In fact, might it not be the case that all matter is conscious? Perhaps consciousnes has nothing to do with life at all, but is intrinsic to reality? This view, which I do not hold myself, is called panpsychism, and is held seriously by some philosophers. If you rely on option one for your explanation, then I think you may want to consider joining their ranks.
But if you are a panpsychist, then it could well be that artificial intelligences could also be conscious.
There are two ways to interpret the second option. One way might be that nature has short-circuited the difficult task of evolving a purely computational intelligence by exploiting some as yet understood principle of nature by which it can achieve consciousness. The problem with this view is that we suppose that our simulation is modeled on human consciousness -- our simulated brain has the same functional behaviour as a natural brain but is no more complex. Clearly consciousness is not required for its function.

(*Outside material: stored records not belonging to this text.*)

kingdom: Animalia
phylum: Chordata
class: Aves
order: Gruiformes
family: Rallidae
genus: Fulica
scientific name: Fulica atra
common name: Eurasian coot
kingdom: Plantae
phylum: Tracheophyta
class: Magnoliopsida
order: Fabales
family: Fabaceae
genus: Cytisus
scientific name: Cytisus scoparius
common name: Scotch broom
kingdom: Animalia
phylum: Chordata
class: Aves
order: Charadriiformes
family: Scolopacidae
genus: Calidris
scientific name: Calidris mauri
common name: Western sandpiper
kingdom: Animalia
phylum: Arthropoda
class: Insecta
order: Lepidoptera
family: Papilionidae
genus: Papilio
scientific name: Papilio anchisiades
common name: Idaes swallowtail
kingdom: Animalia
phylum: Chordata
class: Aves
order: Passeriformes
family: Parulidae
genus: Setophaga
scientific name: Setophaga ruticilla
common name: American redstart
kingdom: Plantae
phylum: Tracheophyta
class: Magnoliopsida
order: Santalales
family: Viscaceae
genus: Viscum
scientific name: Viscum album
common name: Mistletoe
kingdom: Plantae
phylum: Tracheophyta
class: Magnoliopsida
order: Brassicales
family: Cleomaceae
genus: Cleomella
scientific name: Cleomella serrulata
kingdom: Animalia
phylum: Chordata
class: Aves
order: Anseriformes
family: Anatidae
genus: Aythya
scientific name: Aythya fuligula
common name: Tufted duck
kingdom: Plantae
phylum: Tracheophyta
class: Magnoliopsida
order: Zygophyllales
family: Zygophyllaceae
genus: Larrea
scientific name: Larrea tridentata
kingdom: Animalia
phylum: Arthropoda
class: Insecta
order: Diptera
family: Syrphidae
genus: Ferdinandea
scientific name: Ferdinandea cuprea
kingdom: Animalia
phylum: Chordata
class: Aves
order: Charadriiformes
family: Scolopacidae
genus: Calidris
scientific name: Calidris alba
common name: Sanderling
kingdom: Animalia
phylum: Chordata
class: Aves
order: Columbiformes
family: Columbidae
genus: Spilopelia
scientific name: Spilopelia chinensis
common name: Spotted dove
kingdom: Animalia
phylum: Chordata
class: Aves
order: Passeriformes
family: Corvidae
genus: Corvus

Another way of interpreting the second option is that consciousness is simply a natural result of certain types of brain organization that lead to intelligent behaviour -- perhaps you would have to design something even more expensive and complex to have all this behaviour without the associated consciousness.
The third option can be seen as a more strongly worded version version of this interpretation of the second. In this view, it is impossible to carry out the kind of computations the brain performs without having consciousness experienced by a real mind. In order for an entity to believe it is conscious and behave as if it is conscious (passing all tests we might devise), then it must really be conscious.
As far as I can see, if you deny the possibility of Strong AI, then there is no plausible explanation for why we evolved the capacity for "real" consciousness.